3 ETF Trade Ideas For The Week Ahead
Consumer Discretionary Select Sector SPDR ETF (XLY)
April retail sales data was abysmal, especially for segments, such as electronics stores, clothing retailers & autos.
Online retail and homebuilder materials, however, held up well indicating certain pockets of strength.
XLY has beaten the S&P 500 by 10% since the start of April, but the outperformance looks overdone right now.
FlexShares Quality Dividend ETF (QDF)
With dividend stocks struggling currently, I've recommended sticking with those backed by healthy balance sheets.
QDF is one of my favorites since it utilizes a proprietary model to identify quality dividends with high yields.
The fund focuses on large-cap well-known names and has a current yield of 3.3%.
iShares Silver Trust ETF (SLV)
Silver prices have rebounded from their bear market low of just under $12 to more than $17 an ounce today.

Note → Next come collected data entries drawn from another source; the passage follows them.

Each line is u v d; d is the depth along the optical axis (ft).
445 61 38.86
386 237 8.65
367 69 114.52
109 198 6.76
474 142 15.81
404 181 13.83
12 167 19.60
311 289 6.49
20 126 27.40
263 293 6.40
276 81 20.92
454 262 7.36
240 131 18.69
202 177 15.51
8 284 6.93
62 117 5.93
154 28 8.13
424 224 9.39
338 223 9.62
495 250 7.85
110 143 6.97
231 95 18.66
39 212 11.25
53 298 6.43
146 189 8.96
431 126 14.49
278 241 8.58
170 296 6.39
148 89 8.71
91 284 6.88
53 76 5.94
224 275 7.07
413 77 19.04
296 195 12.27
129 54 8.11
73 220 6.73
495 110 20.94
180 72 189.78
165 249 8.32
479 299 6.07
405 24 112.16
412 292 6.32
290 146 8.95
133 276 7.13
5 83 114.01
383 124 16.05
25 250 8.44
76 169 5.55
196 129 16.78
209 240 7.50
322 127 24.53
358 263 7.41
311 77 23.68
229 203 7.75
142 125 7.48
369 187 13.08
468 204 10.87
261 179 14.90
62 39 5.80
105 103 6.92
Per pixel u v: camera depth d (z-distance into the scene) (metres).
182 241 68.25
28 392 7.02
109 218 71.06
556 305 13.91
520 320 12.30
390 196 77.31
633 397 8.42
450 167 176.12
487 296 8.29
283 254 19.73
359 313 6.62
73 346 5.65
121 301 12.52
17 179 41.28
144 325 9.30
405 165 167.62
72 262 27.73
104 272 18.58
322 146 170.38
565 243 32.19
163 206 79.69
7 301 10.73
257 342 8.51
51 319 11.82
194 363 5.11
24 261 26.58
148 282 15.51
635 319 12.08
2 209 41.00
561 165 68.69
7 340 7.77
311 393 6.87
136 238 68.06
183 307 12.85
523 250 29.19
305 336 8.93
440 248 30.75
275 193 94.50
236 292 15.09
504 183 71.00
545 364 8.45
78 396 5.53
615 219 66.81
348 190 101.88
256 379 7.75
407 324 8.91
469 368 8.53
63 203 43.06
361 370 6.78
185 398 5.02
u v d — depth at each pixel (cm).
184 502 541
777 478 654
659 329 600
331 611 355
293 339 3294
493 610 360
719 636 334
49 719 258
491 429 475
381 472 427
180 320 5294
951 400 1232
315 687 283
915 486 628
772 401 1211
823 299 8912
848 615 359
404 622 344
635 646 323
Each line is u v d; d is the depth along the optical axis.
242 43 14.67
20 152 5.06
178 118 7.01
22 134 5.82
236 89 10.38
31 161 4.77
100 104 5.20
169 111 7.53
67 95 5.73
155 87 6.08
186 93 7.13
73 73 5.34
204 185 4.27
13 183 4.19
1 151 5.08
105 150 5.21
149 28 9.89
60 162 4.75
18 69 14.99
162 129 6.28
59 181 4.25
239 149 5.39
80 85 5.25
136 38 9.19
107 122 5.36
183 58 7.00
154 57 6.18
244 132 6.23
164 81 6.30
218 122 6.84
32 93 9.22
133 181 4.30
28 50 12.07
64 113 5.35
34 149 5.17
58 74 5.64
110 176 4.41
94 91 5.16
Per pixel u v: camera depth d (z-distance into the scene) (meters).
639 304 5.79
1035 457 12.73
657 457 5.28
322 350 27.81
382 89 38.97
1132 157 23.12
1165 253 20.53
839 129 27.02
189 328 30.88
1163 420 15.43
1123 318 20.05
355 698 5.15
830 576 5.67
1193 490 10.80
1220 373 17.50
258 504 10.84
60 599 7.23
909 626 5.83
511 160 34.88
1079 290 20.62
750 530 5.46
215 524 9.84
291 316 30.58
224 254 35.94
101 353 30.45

SLV hasn't kept up, however, since silver is often used as an industrial metal and is tied to the health of the economy.
Silver is still very undervalued here and I expect the price to move north of $20 later this year.
- Regional Banks
Last week finished off with a strong two-day rally. Let's see if equities can follow through on the rally. Treasuries and precious metals are also moving higher setting up a tug of war for short-term market sentiment. I'm still expecting a down leg in equities here.